One final passage in the Life of St Benedict that indicates how important tears were for his prayer is in chapter 17, when a spiritual son of the great patriarch named Theoprobus entered his cell and saw the man of God bitterly weeping. St Gregory points out to us that this was not according to his usual custom of weeping at prayer, sed moerendo, that is, but with woe. What this means is that St Benedict was usually in the habit of weeping when he prayed, but on this occasion, his tears were filled with woe and lamentation, as if he were beholding before his eyes the tragic death of someone dear. Indeed, the cause of his tears was a vision of future destruction, for God had revealed to him that his monastery at Monte Cassino – the fruit of an entire life of hard and patient labor for him and his monks – would, according to the judgment of Almighty God, be handed over to godless men who would destroy it. But the bitterness of St Benedict’s tears was not only motivated by the foreseen loss of his whole abbey, which, in the final analysis, constituted a temporal good, but ultimately aimed at begging God to spare the lives of the monks who would be living there at that time. And his tears barely (vix) managed to obtain this from God’s mercy.
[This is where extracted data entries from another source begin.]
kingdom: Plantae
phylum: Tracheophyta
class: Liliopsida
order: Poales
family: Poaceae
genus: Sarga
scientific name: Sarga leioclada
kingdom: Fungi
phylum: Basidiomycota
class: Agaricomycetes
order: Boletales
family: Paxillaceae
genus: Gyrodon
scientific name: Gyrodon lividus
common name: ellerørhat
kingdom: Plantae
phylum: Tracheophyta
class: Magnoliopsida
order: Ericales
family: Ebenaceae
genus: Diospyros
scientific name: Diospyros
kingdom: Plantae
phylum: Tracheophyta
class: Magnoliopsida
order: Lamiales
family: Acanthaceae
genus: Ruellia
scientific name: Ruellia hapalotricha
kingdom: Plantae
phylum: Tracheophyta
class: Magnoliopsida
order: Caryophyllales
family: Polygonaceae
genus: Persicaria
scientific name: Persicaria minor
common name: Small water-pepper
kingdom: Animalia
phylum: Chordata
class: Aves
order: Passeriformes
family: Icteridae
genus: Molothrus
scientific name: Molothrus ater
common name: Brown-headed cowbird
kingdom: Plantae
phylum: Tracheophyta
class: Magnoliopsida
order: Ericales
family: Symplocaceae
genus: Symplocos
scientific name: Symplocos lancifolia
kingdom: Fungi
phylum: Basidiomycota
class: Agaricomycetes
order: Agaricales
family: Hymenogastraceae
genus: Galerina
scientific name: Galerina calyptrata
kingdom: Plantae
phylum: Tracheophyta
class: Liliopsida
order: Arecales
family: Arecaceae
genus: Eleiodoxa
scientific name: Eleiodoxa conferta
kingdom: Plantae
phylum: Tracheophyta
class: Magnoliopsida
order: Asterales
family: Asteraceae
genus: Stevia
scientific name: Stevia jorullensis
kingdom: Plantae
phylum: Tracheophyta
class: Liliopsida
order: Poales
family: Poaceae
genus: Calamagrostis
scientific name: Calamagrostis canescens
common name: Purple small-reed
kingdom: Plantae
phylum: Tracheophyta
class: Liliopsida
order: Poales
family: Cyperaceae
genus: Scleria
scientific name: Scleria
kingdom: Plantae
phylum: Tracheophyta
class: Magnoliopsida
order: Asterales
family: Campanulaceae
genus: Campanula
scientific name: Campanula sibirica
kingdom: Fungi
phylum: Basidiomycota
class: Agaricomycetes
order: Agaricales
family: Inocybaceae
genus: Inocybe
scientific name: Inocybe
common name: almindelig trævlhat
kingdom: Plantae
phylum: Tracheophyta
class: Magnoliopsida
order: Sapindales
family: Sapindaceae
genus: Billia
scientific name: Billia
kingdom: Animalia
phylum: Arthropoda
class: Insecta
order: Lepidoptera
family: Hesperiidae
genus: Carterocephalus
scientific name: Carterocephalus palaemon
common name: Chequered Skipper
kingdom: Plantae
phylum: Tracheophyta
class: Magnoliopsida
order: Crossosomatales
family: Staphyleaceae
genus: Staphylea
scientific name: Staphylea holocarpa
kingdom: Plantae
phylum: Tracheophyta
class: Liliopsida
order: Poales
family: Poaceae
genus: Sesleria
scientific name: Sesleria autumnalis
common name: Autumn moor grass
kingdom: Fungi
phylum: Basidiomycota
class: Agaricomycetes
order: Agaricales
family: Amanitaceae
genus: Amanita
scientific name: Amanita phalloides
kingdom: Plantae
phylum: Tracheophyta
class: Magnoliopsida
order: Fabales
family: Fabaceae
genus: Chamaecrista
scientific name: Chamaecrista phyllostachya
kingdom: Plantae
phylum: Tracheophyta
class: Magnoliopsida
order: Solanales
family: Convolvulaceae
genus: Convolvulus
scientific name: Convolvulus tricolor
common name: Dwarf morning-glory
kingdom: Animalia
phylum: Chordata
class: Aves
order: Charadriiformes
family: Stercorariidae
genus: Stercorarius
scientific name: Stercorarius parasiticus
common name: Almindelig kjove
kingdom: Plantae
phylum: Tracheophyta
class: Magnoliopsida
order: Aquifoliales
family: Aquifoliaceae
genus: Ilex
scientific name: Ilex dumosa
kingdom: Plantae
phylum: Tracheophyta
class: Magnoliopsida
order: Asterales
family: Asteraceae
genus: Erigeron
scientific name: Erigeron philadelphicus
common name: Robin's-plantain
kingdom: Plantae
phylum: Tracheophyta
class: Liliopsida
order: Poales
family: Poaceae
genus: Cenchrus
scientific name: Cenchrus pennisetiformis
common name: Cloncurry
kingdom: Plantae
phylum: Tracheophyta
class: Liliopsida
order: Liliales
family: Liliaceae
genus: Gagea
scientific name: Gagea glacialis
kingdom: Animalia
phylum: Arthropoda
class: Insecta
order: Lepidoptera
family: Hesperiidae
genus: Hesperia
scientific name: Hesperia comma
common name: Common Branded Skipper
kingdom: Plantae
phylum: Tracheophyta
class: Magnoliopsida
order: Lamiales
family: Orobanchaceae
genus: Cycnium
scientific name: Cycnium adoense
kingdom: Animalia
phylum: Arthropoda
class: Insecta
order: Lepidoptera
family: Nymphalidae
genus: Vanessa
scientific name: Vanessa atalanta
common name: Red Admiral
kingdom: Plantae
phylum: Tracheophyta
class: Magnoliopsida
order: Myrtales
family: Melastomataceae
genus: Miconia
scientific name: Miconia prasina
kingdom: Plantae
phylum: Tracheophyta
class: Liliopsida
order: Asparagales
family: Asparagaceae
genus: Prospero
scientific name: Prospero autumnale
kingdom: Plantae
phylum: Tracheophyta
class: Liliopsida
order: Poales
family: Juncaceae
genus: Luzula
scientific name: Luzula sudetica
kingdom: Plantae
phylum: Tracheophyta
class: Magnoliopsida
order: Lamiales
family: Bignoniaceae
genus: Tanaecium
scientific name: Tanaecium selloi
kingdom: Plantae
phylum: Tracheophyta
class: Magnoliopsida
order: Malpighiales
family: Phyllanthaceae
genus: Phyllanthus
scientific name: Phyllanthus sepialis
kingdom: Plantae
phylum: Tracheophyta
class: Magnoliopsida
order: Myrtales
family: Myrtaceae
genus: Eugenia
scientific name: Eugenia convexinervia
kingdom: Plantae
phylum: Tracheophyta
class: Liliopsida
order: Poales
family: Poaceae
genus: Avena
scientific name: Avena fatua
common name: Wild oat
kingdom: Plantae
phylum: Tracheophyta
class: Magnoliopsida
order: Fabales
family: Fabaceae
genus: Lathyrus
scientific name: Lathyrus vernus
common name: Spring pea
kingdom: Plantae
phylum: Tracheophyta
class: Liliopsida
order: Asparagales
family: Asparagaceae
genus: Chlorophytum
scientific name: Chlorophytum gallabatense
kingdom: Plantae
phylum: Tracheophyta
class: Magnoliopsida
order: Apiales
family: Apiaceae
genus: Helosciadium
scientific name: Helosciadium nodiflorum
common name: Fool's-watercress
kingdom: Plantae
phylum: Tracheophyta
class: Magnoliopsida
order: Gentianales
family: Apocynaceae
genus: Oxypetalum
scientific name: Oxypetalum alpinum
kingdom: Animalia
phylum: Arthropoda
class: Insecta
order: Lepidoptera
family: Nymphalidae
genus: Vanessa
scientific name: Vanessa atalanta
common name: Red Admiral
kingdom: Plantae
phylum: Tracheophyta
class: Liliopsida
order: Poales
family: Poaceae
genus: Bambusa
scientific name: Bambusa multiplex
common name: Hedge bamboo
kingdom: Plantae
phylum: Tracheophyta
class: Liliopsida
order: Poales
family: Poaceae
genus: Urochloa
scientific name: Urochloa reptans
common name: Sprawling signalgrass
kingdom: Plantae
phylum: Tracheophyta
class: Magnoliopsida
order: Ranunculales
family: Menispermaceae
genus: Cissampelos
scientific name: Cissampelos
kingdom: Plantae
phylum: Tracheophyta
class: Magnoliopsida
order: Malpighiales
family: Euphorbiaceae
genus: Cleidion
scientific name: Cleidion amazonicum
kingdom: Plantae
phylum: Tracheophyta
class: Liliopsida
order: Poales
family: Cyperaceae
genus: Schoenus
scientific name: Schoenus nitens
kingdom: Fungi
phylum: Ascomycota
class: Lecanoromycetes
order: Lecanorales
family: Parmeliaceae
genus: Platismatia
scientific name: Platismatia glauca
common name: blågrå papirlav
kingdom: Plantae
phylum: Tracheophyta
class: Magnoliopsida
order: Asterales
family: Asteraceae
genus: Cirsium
Let us fervently ask St Benedict to pray for us, that he may protect us, and that we may be given the grace to weep for the needs of those who suffer, for our own sins and negligences in charity, and finally, for the Church of God, that it may be protected from all spiritual harm. Endnotes:

1. Rule of St Benedict, 4. 2. RB, 20. 3. RB, 49. 4. RB, 52. 5. Life of St Benedict, ch. 36. 6. Life of St Benedict, ch. 1. 7. 2 Sam 18:32-33. 8. Jn 11:35. 9. Life of St Benedict, ch. 8.